# 4 Festplatten



## flowlow (15. Februar 2005)

Hallo
  Ich habe eine 80 GB SATA mit dem Betriebssystem Win XP Pro, 
  weiter eine SATA 160 GB und eine ATA 200 GB. bei dieser konfiguration ist alles OK. 
 Wenn ich nun noch eine ATA 300 GB dazu schalte wird beim aufstarten die 80 GB SATA mit dem Betriebssystem drauf nicht mehr gefunden.
 Ich habe bereits die 200 HD ausgeschaltet und die 300 HD eingeschaltet - mit dem Ergebnis das alles ging. Nur klappts leider mit beiden nicht.

  Irgend eine Idee?

  Gruss


----------



## fred31 (16. Februar 2005)

Ich könnte wild rumspekulieren...


Könnte (vielleicht!) am Netzteil liegen (wenn 2 Festplatten zusammen funktionieren, nur 3 nicht).

Die sind einwandfrei gejumpert?

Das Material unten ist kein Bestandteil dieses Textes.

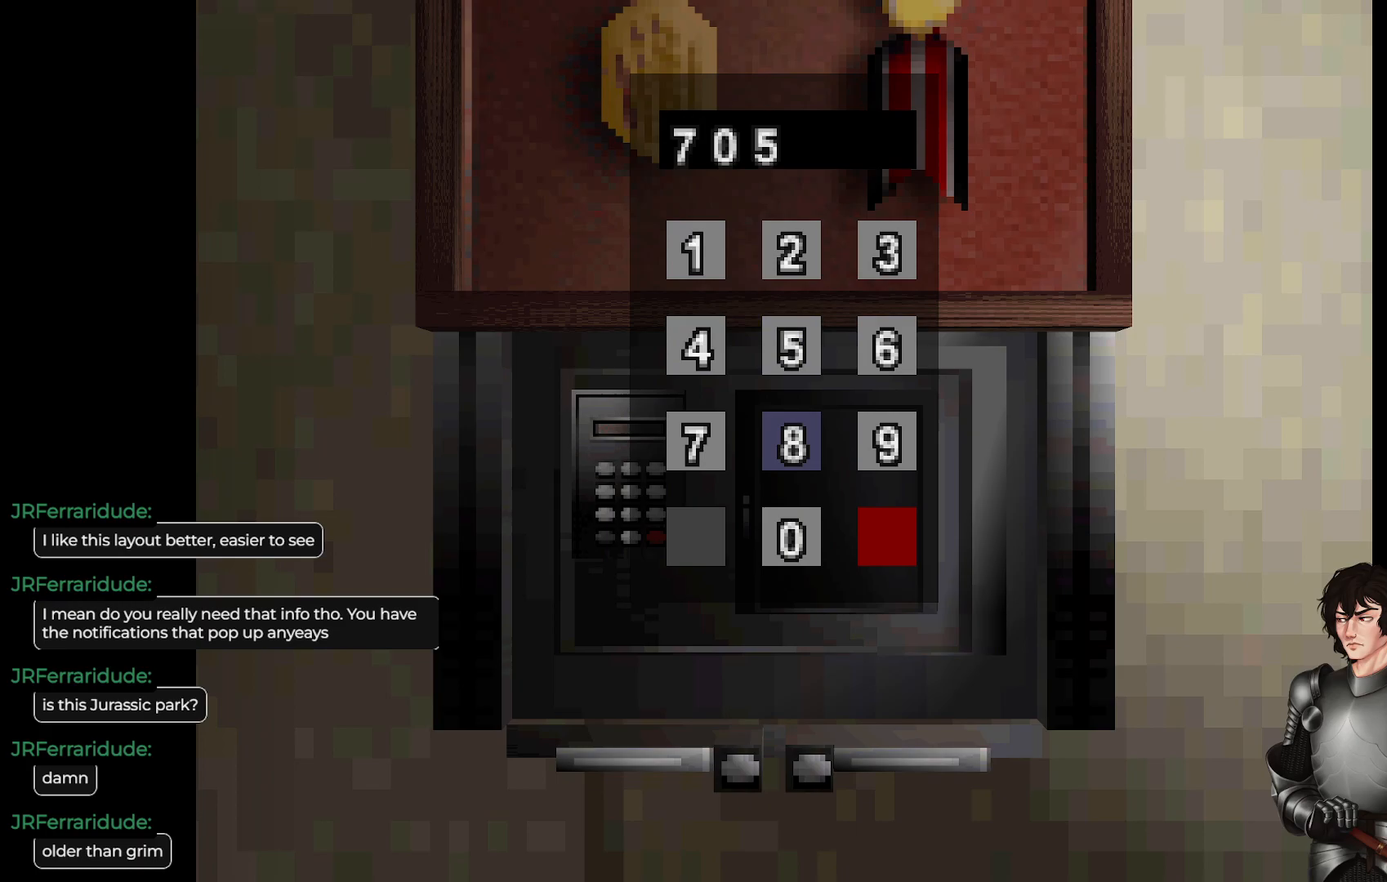
{"buttons": [], "left_stick": "center", "right_stick": "center", "events": [[100, "DPAD_DOWN", "down"], [167, "DPAD_DOWN", "up"], [250, "R2", "down"], [367, "DPAD_UP", "down"], [383, "R2", "up"], [467, "DPAD_UP", "up"]]}
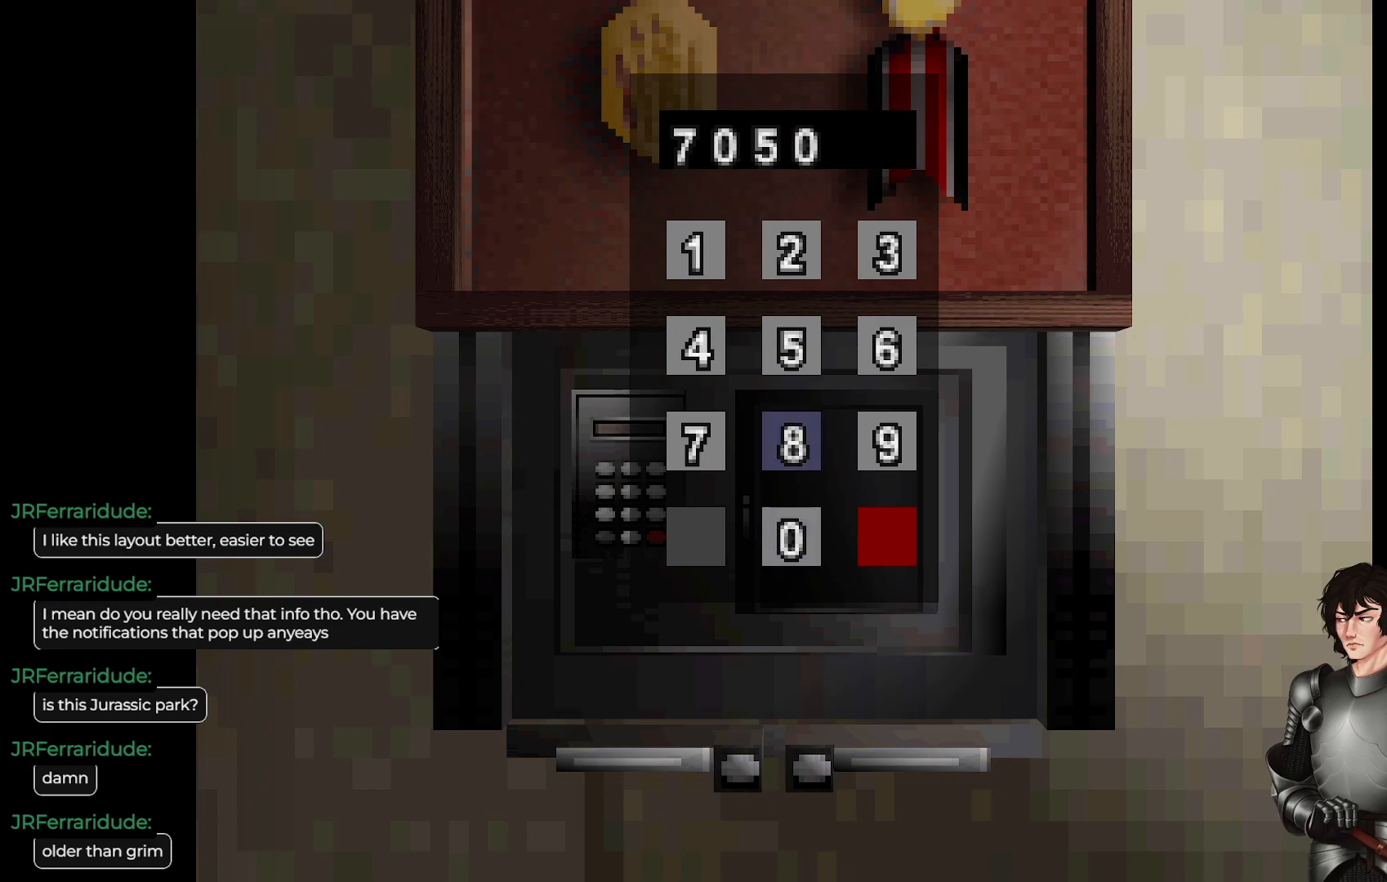
{"buttons": [], "left_stick": "center", "right_stick": "center", "events": [[33, "DPAD_UP", "down"], [117, "DPAD_UP", "up"], [200, "DPAD_UP", "down"], [283, "DPAD_UP", "up"], [383, "DPAD_RIGHT", "down"], [483, "DPAD_RIGHT", "up"]]}
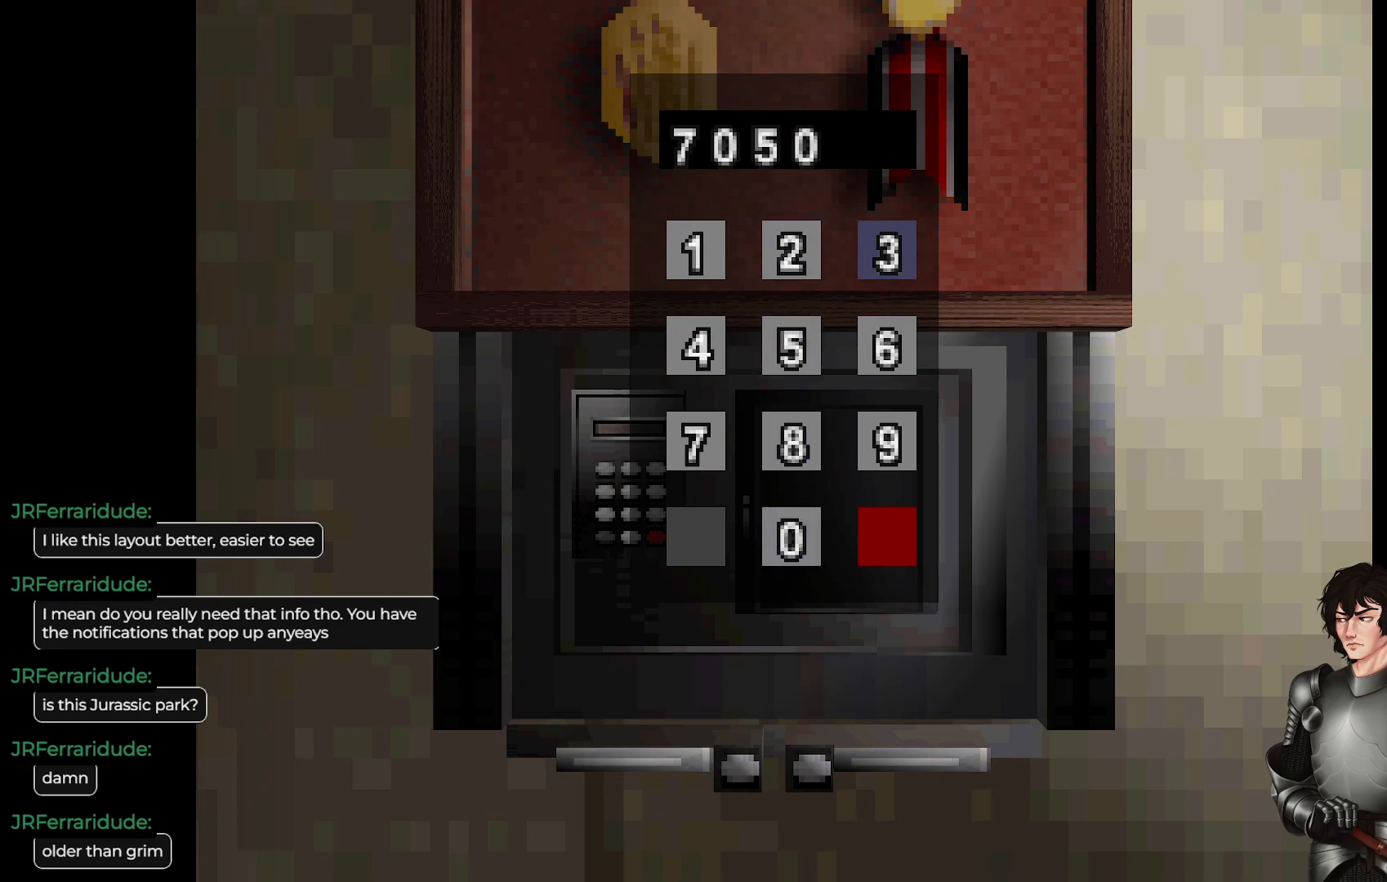
{"buttons": [], "left_stick": "center", "right_stick": "center", "events": [[350, "R2", "down"], [500, "R2", "up"]]}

In welcher Konfiguration sind die eingebaut (Master/Slave)?


----------



## flowlow (16. Februar 2005)

hallo 

Danke für deine Antwort. Ich habe mein problem bereits gelöst. 
Die HD's waren richtig gejumpert nur gings nicht am selben Bus.
Also habe ich die eine HD mit dem DVD-Rom an den einen Bus und die zweite HD mit dem DVD-RW an den anderen Bus gehängt.

gruss


----------



## fred31 (16. Februar 2005)

Und die dritte?


----------



## Cheese (17. Februar 2005)

Die sind ja SATA, da brauchst weder was Jumpern noch hängen die am IDE-Bus  Also dann der locker die Platten 3 & 4 dranhängen....


----------